How Tied to Apple Is Your Sense of Self?

apple-identity

Among my friends and family, I am The Apple Guy. More so even than those who work as professional film and television editors, and do things with Macs I could only hope to lamely emulate in lowly iMovie. So how did a brand whose products I use become so inextricably tied up in who I am as a person, and what are the consequences of that link?

It’s no coincidence that I’m thinking about this the week following Macworld, arguably one of the Apple faithful’s most important annual pilgrimages. While I’ve yet to go myself, both Weldon and Dave are regular attendees who speak about the event with something approaching reverence. Even now that Apple no longer graces the Macworld floor with its presence (arguably limiting the show’s newsworthiness), early estimates put show attendance for 2011 at as much as 25,000. It’s hard to imagine a similar turnout at, say, an HP-focused convention where HP wasn’t in attendance.

Macworld isn’t the only recent development that sparked this introspection.
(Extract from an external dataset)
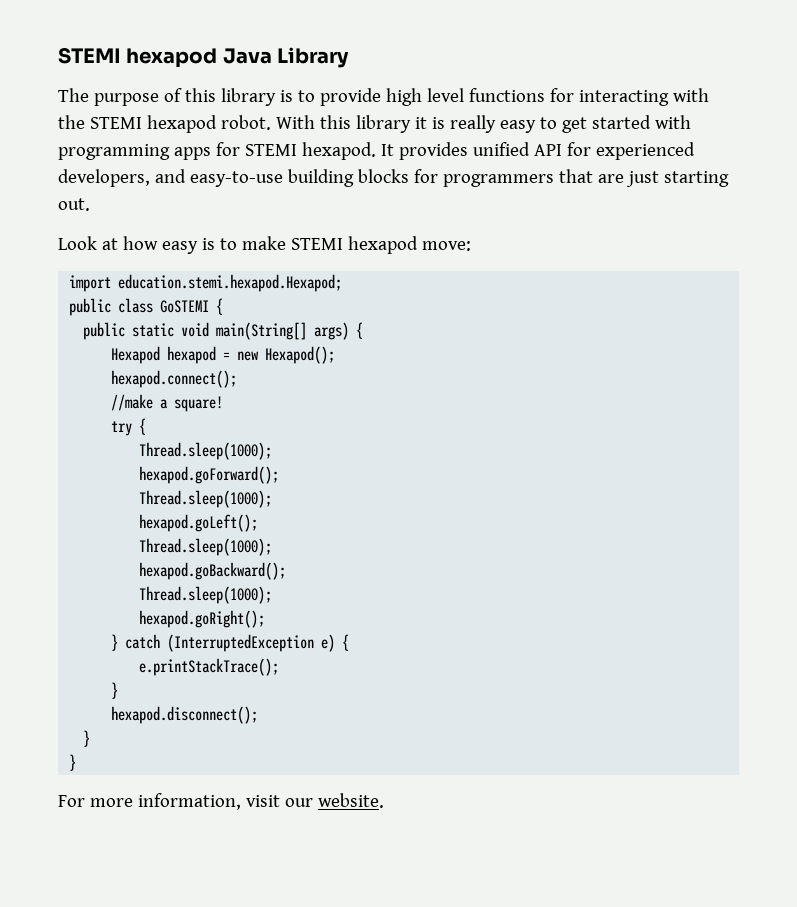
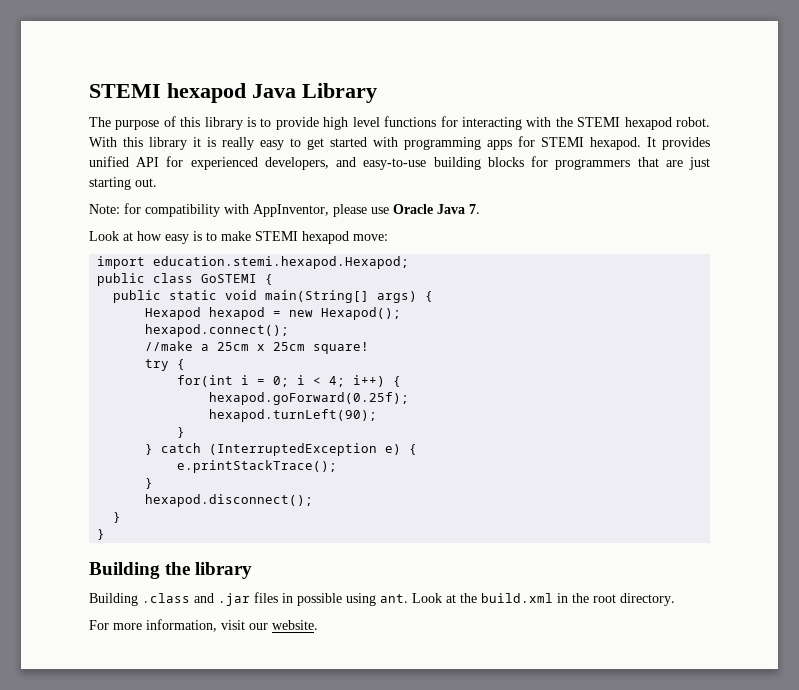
(90, 204) none -> [89,203,480,217] // Note: for compatibility with AppInventor, please use Oracle Java 7.
(169, 404) none -> [217,342,306,351] 25cm x 25cm
[139,442,273,460] [139,466,280,484] [139,490,273,508] [139,514,259,532] [139,538,273,556] [139,562,287,580] [139,586,273,604] [139,610,266,628] Thread.sleep(1000); // hexapod.goForward(); // Thread.sleep(1000); // hexapod.goLeft(); // Thread.sleep(1000); // hexapod.goBackward(); // Thread.sleep(1000); // hexapod.goRight(); -> [177,375,402,387] [209,392,410,405] [209,409,378,422] [177,427,186,438] for(int i = 0; i < 4; i++) { // hexapod.goForward(0.25f); // hexapod.turnLeft(90); // }
(77, 762) none -> [89,562,253,579] [89,592,675,606] // Building the library // Building .class and .jar files in possible using ant. Look at the build.xml in the root directory.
CNET today has a great interview with Mike Daisey, a devoted Apple fan and theatre geek who actually visited Foxconn facilities in Shenzhen, China to see where the products he loves are made. Daisey has just started a one-man show called “The Agony and the Ecstasy of Steve Jobs,” in which he compares his choice of operating system to a religious choice. And if you’ve seen the ardent defense mounted by Apple apologists (myself sometimes included) when their brand is besmirched, you have to admit the comparison is apt.
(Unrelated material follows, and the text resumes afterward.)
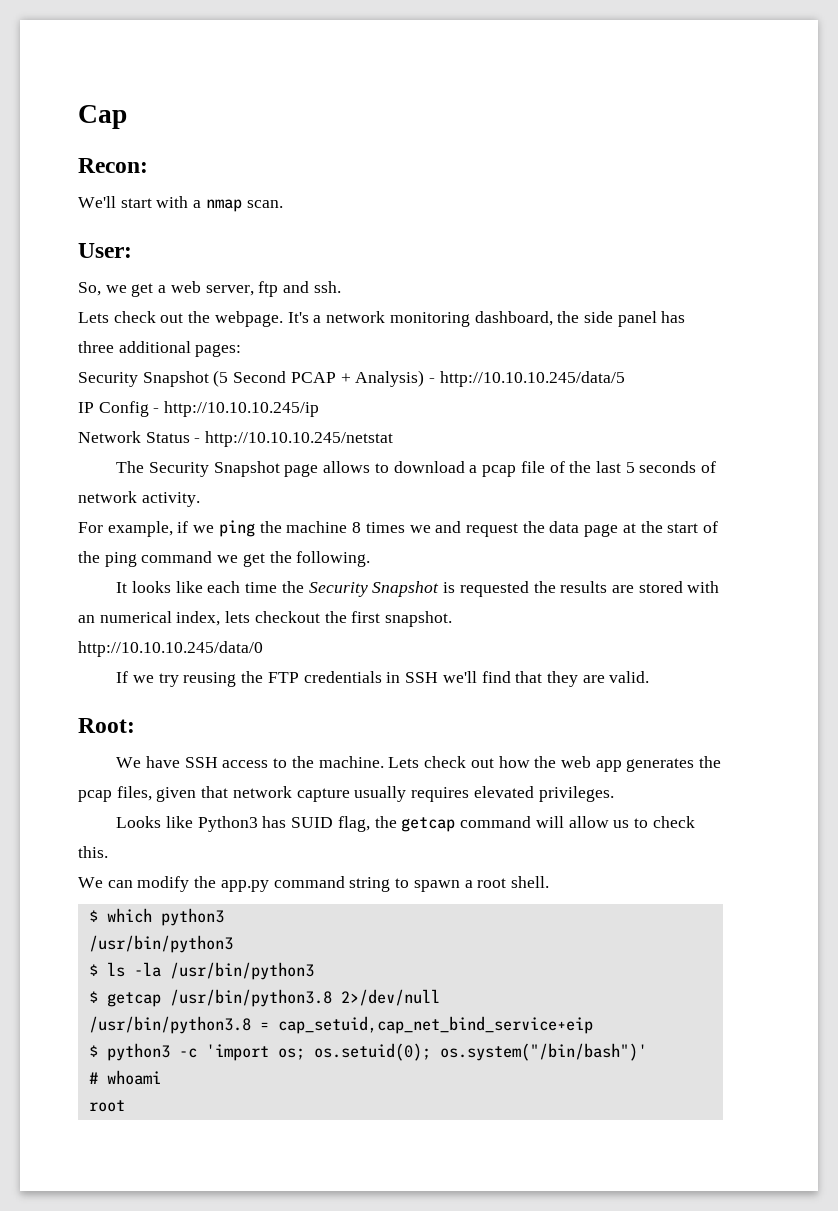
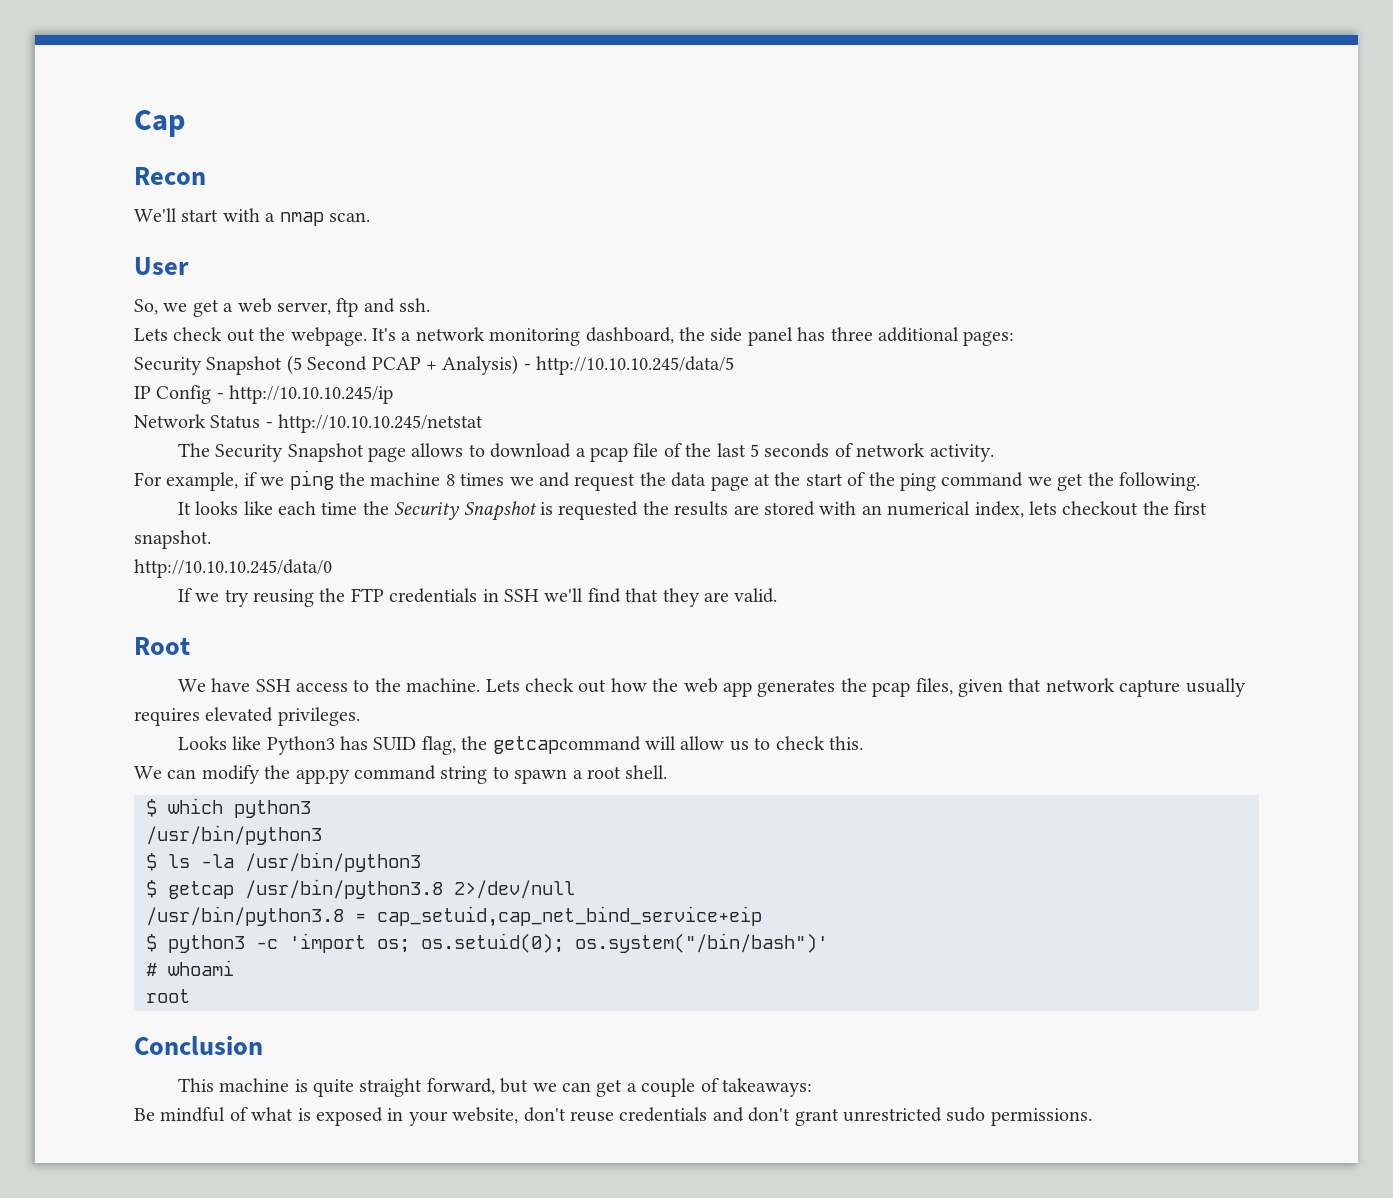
[78,158,148,173] Recon: -> [134,167,206,185] Recon
[78,243,132,258] User: -> [134,257,189,275] User
[78,718,135,733] Root: -> [134,637,190,655] Root
[401,816,532,832] getcap command -> [492,736,641,754] getcapcommand
(125, 1106) none -> [134,1036,263,1055] [177,1078,812,1097] [134,1107,1092,1126] // Conclusion // This machine is quite straight forward, but we can get a couple of takeaways: // Be mindful of what is exposed in your website, don't reuse credentials and don't grant unrestricted sudo permissions.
For me, Apple is so closely tied up in who I am partly because its products seemed to make my life so much easier once I switched from Windows-based devices, and partly because evangelizing the adoption of Macs and iDevices among my friends has left me feeling that I have a personal stake in the reputation of the company behind them. If Apple’s image suffers, so too does my own. After all, what happens to The Apple Guy when everyone’s using Android devices?
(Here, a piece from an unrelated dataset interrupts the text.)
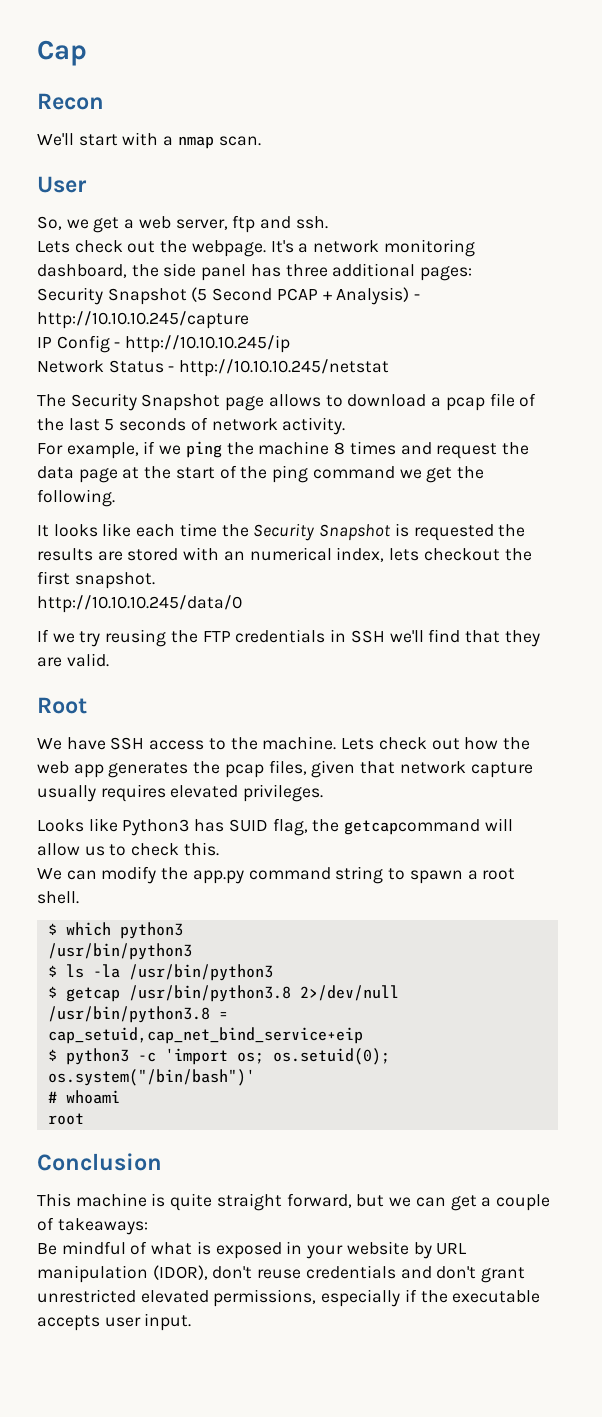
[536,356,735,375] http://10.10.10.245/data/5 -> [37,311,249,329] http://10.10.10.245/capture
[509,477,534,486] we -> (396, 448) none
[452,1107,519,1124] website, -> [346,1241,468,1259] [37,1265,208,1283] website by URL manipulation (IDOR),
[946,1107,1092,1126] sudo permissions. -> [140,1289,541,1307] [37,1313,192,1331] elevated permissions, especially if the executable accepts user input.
Apple is also a company that makes products designed to breed loyalty. After half a year with an iPad, I recently tried switching to a Galaxy Tab, which is a fine device by most accounts, including those of my colleagues. As Kevin noted, I returned my Tab soon after purchase, citing the somewhat ambiguous complaint that I found myself wishing it was an iPad. If I had to articulate, I’d say that feeling stemmed from relatively insignificant isolated user experience differences that, taken together, I was unwilling to learn to overcome after years of getting to know and love iOS.

Motorola just introduced a new promotional spot for its Android-powered Xoom tablet in time for the Superbowl. In it, the company obliquely compares Apple to Big Brother in George Orwell’s 1984, which ironically takes a page out of Apple’s own playbook. Granted, it’s a hyperbolic comparison, but isn’t my knee-jerk urge to call it baseless, ridiculous and uniformed before I’d even seen it at least somewhat indicative that it isn’t totally off the mark?

As a journalist, I’m able to put aside my fandom and think critically about the decisions of Apple and its competitors. But as a user and consumer, it’s much harder to separate myself from the products I use and live with every day. But is that something to be worried about, or just a testament to the quality of the products Apple creates?